AUS, 1987. Regie: Arch Nicholson.
Buch: Stephen Cross, Tony Morphett, Grahame Webb (Vorlage). Mit: John Rarratt,
Nikki Coghill, Max Phipps, Burnham Burnham, David Gulpilil, Ray Meagher, Jeff
Ashby, Paul Bertram u.a. Länge: 87 Minuten. FSK: Freigegeben ab 16 Jahren. Auf
DVD erhältlich.
Story:
Im Norden Australiens verspeist ein
riesiges Krokodil mehrere Menschen. Wildhüter Steve Harris soll das Tier zur
Strecke bringen und bittet die örtlichen Aborigines um Hilfe bei der Suche. Die
erklären Harris, dass es sich bei dem Krokodil um ein heiliges Tier handelt,
dass sich verirrt hat.
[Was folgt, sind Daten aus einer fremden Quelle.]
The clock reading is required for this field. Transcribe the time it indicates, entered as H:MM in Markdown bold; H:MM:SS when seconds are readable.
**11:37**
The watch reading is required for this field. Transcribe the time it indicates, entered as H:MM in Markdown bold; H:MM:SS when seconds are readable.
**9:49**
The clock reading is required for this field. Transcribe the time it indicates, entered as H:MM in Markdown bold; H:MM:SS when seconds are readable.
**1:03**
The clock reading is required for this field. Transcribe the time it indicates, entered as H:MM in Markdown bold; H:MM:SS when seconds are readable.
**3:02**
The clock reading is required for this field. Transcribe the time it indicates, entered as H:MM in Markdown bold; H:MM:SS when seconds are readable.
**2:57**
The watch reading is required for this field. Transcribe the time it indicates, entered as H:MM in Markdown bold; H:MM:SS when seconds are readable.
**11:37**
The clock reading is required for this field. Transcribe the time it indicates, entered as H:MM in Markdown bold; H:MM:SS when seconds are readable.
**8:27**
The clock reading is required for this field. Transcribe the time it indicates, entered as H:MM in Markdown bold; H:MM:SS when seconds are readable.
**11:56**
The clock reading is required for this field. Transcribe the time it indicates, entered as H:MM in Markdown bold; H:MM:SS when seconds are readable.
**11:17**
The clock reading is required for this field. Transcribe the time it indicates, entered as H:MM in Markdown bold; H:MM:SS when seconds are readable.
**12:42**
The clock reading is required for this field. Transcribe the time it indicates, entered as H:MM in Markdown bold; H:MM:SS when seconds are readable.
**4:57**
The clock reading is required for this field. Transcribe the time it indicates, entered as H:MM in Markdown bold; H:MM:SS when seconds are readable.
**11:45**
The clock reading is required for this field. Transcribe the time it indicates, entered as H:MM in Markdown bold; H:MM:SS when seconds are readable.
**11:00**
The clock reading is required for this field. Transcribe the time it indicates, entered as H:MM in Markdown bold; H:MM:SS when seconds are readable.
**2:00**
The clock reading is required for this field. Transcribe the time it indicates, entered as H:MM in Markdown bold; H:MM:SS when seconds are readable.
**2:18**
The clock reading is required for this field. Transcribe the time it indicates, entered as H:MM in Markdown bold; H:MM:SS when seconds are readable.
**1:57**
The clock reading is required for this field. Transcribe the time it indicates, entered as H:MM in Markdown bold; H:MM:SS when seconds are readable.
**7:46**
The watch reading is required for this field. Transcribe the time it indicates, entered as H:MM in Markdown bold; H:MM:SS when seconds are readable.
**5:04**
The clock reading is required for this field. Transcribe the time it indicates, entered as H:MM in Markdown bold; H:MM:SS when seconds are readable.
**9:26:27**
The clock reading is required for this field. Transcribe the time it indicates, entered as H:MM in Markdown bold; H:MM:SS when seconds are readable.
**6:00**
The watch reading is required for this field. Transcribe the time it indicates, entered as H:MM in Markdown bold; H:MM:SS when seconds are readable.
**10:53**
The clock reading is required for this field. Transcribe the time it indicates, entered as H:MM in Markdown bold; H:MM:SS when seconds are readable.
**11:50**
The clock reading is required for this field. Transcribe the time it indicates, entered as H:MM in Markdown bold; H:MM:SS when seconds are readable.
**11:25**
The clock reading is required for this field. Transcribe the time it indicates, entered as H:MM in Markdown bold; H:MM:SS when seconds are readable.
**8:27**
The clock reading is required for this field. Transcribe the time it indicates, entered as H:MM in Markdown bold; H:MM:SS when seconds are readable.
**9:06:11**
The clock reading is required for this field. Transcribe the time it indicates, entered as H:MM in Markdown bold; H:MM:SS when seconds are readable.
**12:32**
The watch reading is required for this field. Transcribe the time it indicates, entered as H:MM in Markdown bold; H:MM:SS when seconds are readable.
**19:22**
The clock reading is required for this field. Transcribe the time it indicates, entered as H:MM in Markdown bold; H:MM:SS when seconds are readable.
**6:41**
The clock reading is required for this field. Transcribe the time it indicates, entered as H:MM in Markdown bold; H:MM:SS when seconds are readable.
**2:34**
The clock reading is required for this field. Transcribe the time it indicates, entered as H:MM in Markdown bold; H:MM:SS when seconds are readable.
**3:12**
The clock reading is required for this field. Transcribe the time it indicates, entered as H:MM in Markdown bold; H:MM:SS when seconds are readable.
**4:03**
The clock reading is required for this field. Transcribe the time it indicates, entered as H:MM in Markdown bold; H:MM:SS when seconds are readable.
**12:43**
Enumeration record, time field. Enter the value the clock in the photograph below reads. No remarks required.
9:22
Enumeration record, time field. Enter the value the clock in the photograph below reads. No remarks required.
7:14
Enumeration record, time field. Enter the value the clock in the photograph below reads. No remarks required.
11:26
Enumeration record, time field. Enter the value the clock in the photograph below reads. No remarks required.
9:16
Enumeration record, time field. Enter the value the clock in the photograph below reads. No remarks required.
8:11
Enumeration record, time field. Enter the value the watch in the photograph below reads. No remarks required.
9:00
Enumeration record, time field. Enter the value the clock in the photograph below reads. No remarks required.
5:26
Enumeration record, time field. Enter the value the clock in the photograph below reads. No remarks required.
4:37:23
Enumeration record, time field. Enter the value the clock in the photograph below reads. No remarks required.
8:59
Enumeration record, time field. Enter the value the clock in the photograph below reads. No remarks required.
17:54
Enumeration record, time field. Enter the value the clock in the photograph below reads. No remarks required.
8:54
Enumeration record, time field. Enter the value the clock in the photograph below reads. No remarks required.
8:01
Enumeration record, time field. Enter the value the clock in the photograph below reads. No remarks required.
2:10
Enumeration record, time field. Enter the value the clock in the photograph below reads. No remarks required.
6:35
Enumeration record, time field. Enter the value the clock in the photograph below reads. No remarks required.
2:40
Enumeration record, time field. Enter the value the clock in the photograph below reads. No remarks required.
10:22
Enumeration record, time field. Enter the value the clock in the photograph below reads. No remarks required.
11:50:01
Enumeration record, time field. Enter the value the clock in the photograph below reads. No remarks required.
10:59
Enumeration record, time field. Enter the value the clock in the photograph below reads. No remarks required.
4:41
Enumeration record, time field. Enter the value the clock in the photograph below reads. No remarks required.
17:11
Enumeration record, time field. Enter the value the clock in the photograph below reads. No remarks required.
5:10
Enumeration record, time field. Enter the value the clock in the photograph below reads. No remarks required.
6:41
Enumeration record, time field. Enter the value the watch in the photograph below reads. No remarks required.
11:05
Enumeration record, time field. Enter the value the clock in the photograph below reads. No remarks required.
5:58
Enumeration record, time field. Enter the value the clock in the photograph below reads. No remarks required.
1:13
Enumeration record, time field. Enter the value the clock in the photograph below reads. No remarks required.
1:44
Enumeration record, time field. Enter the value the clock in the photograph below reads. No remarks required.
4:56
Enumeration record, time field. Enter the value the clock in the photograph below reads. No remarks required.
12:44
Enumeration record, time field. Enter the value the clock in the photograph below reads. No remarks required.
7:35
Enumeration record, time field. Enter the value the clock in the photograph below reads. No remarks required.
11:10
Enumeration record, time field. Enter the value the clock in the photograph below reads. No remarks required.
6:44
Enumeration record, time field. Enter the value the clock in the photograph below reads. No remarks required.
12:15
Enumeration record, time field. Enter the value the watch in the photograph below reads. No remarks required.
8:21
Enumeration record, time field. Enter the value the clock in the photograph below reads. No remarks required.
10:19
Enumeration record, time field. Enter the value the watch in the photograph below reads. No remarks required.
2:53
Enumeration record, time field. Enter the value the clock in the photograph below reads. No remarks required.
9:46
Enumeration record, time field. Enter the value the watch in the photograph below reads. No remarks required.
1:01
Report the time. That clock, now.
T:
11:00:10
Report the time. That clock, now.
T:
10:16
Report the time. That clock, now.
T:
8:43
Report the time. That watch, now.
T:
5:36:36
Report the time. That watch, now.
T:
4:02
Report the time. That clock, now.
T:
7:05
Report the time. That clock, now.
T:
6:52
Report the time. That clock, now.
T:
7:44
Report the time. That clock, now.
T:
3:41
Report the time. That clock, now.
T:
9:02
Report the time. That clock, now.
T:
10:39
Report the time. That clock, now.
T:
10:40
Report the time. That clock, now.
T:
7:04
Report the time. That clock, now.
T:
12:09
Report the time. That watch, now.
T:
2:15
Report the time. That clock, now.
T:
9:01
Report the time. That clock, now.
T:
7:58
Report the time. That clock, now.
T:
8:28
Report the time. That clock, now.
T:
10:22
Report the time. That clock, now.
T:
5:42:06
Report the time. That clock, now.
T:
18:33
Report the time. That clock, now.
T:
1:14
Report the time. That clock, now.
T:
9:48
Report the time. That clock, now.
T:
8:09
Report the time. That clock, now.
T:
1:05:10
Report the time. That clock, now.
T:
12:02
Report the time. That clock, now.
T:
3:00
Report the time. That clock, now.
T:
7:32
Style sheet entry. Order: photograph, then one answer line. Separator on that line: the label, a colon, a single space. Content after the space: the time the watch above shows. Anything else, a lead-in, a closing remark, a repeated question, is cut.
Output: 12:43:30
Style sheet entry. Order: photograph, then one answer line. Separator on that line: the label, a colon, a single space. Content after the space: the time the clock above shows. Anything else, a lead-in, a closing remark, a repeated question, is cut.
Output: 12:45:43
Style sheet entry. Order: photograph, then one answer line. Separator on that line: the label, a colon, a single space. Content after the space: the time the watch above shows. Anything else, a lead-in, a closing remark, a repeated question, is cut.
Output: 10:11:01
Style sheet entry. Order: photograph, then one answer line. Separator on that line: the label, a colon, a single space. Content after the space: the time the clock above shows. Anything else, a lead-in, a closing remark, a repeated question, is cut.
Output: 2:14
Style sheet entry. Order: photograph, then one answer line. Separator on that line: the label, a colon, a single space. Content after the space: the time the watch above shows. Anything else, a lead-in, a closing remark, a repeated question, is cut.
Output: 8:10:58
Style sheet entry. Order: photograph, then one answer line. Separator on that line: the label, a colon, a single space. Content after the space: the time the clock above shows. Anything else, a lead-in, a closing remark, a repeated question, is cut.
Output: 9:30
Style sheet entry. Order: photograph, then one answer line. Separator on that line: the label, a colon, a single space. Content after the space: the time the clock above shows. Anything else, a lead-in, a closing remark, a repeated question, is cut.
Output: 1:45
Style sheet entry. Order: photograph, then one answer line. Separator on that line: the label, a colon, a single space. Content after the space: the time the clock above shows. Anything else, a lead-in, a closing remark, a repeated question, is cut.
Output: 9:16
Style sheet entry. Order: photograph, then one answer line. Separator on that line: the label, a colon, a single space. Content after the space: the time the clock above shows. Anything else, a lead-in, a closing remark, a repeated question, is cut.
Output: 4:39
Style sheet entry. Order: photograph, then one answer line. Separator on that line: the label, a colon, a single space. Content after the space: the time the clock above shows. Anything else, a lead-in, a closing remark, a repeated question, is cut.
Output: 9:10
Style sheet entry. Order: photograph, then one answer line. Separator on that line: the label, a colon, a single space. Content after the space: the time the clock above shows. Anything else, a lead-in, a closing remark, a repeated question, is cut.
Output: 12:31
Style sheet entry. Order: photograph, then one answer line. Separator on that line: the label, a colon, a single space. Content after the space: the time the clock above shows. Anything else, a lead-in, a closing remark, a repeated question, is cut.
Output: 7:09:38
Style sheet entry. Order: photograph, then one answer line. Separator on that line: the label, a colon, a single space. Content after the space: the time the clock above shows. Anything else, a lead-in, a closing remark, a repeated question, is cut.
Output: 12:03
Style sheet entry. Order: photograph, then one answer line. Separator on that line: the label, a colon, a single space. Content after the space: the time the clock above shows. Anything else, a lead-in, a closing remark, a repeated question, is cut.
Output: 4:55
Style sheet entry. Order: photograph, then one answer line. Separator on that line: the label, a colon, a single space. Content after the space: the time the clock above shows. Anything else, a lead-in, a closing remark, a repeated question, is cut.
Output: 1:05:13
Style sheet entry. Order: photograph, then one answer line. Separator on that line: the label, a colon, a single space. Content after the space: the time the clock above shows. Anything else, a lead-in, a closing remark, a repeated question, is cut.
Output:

Der weise Oondabund bietet seine Unterstützung unter der
Bedingung an, dass das Tier nur gefangen und dann in seinen Heimatfluss
zurückgebracht wird. In der Zwischenzeit hat die Aussetzung einer Belohnung
dafür gesorgt, dass unbedarfte Jäger meinen, Jagd auf das Krokodil machen zu
müssen.
Meinung:
„Er kam um zu sehen, was die Weißen
aus seinem Land gemacht haben.“
Manchmal wundert man sich doch, was
ab und zu aus der hintersten Ecke des angestaubten VHS-Kellers der 80er so ans
Tageslicht kommt. Wahrscheinlich im Zuge des Erfolgs von „Wolf Creek 2“ und
deren gemeinsamen Hauptdarsteller John Jarratt wurde dieser längst vergessene, eh
nie sonderlich bekannte Film - der in seiner Heimat Australien niemals eine
Kinoauswertung erhielt – im letzten Jahr erstmals in Deutschland auf DVD
veröffentlicht, unter dem nicht besonders vielversprechenden Alternativtitel „Crocodile
– Killer From The Dark Age“. Im besten Falle würde man grobschlächtiges,
billiges, aber vergnügliches Ozploitation-Kino erwarten, tatsächlich dürften
Fans des ganz schlichten Tier-Horrors etwas in die Röhre gucken.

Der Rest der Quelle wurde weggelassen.